I asked the same question on the cucumber group:
http://groups.google.com/group/cukes/browse_thread/thread/20cd7e1db0a4bdaf/fd668f7346984df9#fd668f7346984df9
The baseline is, that the language defined by all the feature files should also be global (one global behavior of the whole application). Therefore scoping definitions to features should be avoided. Personally I am not yet fully convinced about this ...
However your problem with starting WatiN only for scenarios that need UI-Integration can be solved in two different ways:
Tags and tagged hooks: You can tag your scenarios (i.e with #web) and define ina BeforeScenario-Hook that only should run for scenarios with a certain tag (i.e. [BeforeScenario("web")]). See the Selenium integration in our BookShop example: http://github.com/techtalk/SpecFlow-Examples/blob/master/ASP.NET-MVC/BookShop/BookShop.AcceptanceTests.Selenium/Support/SeleniumSupport.cs
We often completely separate scenarios that are bound to the UI and scenarios that are bound to a programmatic API (i.e controller, view-model ...) into different projects. We tried to illustrate this in our BookShop example: http://github.com/techtalk/SpecFlow-Examples/tree/master/ASP.NET-MVC/BookShop/ .
Check this out (new feature in SpecFlow 1.4): https://github.com/techtalk/SpecFlow/wiki/Scoped-Bindings
I originally assumed that a step file was associated with a particular feature file. Once I realized this was not true it helped me to improve all my SpecFlow code and feature files. The language of my feature files is now less context depended, which has resulted in more reusable step definitions and less code duplication. Now I organize my step files according to general similarities and not according to which feature they are for. As far as I know there is no way to associate a step with a particular feature, but I am not a SpecFlow expert so don't take my word for it.

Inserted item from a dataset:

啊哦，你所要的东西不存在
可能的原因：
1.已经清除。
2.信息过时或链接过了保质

If you still would like to associate your step files with a particular feature file, just give them similar names. There is no need for it to be forced to only work for that feature even if the step code only makes sense for that feature. This is because even if you happen to create a duplicate step for a different feature, it will detect this as an ambiguous match. The behavior for ambiguous matches can be specified in an App.config file. See
http://cloud.github.com/downloads/techtalk/SpecFlow/SpecFlow%20Guide.pdf
for more details the about App.config file. By default ambiguous matches are detected and reported as an error.
[edit]:
Actually there is a problem with working this way (having step files associated with feature files in your mind only). The problem comes when you add or modify a .feature file and use the same wording you have used before, and you forget to add a step for it, but you don't notice this because you already created a step for that wording once before, and it was written in a context sensitive manner. Also I am no longer convinced of the usefulness of not associating step files with feature files. I don't think most clients would be very good at writing the specification in a context independent manner. That is not how we normally write or talk or think.

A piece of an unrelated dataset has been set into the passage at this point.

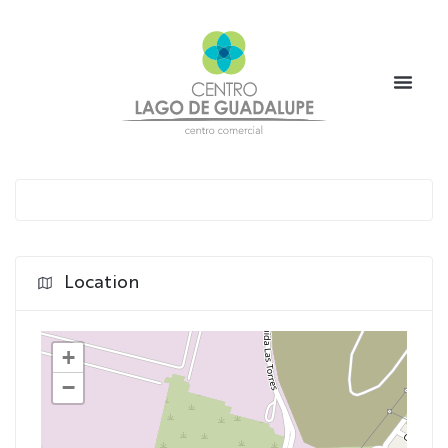
Location
+
−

Solution for this is to implement Tags & Scoped Binding with the test scenario which is related to Web or related to Controller / Core logic in code.

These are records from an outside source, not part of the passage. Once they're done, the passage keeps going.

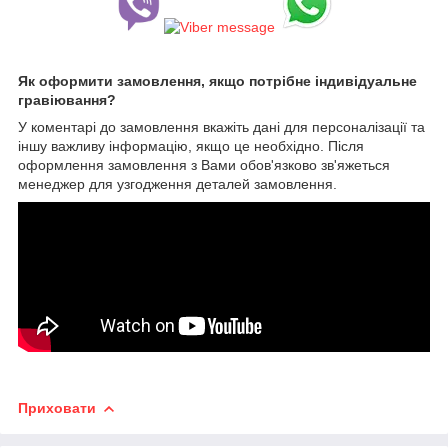
Як оформити замовлення, якщо потрібне індивідуальне
гравіювання?
У коментарі до замовлення вкажіть дані для персоналізації та
іншу важливу інформацію, якщо це необхідно. Після
оформлення замовлення з Вами обов'язково зв'яжеться
менеджер для узгодження деталей замовлення.
Приховати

And drill down the scope for each scenario to any of the below mentioned Before / After execution
BeforeTestRunScenario
BeforeFeature
BeforeScenario
BeforeScenarioBlock
BeforeStep
AfterStep
AfterScenarioBlock
AfterScenario
AfterFeature
AfterTestRunScenario
Also consider using implementation-agnostic DSL along with implementation-specific step definitions. For example, use
When I search for 'Barbados'
instead of
`When I type 'Barbados' in the search field and push the Search button
By implementing multiple step definition assemblies, the same Scenario can execute through different interfaces. We use this approach to test UI's, API's, etc. using the same Scenario.